Toda la época victoriana estuvo sometida a la voluntad de la señora, que disfrazó su poder de monarquía constitucional, para hacer políticamente cuanto le convino en privado, expandiendo el imperio británico con la austeridad, modales y buenas costumbres que definieron este periodo regentado por ella, donde la dignidad, el respeto, la autoridad y la familia fueron las cuatro patas de su reinado.

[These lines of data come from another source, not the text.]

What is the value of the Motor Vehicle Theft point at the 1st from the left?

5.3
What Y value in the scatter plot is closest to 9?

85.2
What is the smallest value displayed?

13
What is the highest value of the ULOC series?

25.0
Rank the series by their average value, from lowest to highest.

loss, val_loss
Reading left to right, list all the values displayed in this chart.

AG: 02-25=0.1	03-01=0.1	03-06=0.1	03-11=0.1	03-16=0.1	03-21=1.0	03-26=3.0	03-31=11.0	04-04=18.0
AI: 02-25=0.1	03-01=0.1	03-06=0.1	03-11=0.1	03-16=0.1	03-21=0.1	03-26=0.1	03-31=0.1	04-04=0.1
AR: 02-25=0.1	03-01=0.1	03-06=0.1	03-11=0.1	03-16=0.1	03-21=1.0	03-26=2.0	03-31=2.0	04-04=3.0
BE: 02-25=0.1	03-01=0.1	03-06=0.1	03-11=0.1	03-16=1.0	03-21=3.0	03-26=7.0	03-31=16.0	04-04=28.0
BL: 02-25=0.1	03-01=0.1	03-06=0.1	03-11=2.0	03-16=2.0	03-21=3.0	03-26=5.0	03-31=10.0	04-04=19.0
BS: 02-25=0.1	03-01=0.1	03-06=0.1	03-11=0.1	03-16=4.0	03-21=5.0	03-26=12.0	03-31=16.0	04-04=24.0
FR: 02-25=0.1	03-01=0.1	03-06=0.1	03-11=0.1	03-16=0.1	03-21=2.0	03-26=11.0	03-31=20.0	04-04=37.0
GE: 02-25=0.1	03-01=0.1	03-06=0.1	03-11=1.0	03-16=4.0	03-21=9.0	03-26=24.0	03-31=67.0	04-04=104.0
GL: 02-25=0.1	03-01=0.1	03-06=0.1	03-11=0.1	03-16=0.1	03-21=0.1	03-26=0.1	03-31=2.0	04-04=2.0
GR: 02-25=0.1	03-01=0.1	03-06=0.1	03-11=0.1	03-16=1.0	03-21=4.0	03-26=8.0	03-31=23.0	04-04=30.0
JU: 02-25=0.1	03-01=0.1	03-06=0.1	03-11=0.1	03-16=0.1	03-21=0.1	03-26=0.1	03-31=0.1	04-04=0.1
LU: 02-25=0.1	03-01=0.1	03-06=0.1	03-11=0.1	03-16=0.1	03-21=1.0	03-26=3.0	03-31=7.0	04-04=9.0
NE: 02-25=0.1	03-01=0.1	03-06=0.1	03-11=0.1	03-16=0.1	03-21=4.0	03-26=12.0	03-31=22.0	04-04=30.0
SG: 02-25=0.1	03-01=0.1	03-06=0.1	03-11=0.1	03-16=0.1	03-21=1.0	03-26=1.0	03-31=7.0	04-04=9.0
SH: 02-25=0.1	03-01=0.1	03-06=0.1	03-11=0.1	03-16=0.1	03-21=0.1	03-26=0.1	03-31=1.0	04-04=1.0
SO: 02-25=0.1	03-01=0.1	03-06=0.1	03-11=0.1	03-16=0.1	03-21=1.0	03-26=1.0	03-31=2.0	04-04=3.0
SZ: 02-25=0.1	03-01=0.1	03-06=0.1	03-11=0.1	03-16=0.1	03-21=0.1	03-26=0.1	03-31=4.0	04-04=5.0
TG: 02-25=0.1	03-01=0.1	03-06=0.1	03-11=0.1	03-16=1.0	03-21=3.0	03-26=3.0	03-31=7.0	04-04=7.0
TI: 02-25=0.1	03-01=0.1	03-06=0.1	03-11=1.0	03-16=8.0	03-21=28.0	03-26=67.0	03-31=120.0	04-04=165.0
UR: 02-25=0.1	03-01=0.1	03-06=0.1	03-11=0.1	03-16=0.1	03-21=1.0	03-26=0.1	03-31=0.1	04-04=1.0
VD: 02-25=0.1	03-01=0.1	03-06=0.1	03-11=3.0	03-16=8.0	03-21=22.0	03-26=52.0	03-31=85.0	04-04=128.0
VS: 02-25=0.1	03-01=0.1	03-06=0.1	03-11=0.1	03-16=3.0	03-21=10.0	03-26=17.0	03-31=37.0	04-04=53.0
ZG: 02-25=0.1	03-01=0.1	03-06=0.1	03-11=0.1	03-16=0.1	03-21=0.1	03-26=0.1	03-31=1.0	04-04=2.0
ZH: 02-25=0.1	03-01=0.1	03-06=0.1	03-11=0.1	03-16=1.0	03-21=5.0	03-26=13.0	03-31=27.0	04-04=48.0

Junto a toda la formalidad imaginable, Victoria tiene el privilegio de ser la mayor traficante mundial de droga en el siglo XIX, haciendo del opio la mercancía más importante de su imperio, inundando de amapolas la India que luego exportaba a China donde llegó a tener 12 millones de consumidores en 1839, hasta que el emperador chino prohibió el tráfico para evitar la ruina económica, física y psíquica de la población, dando lugar a la guerra del opio, por considerarlo Victoria un atentado contra el libre comercio.

El devoto cristiano John Bowring gritó que “Jesús era el comercio libre”, antes de bombardear Cantón, y la reina Victoria terminó a cañonazos con Pekín, sometiendo a los chinos y aumentando el número de drogadictos, lo que compensó sobradamente los gastos de la guerra, mejorando sensiblemente las arcas del imperio británico.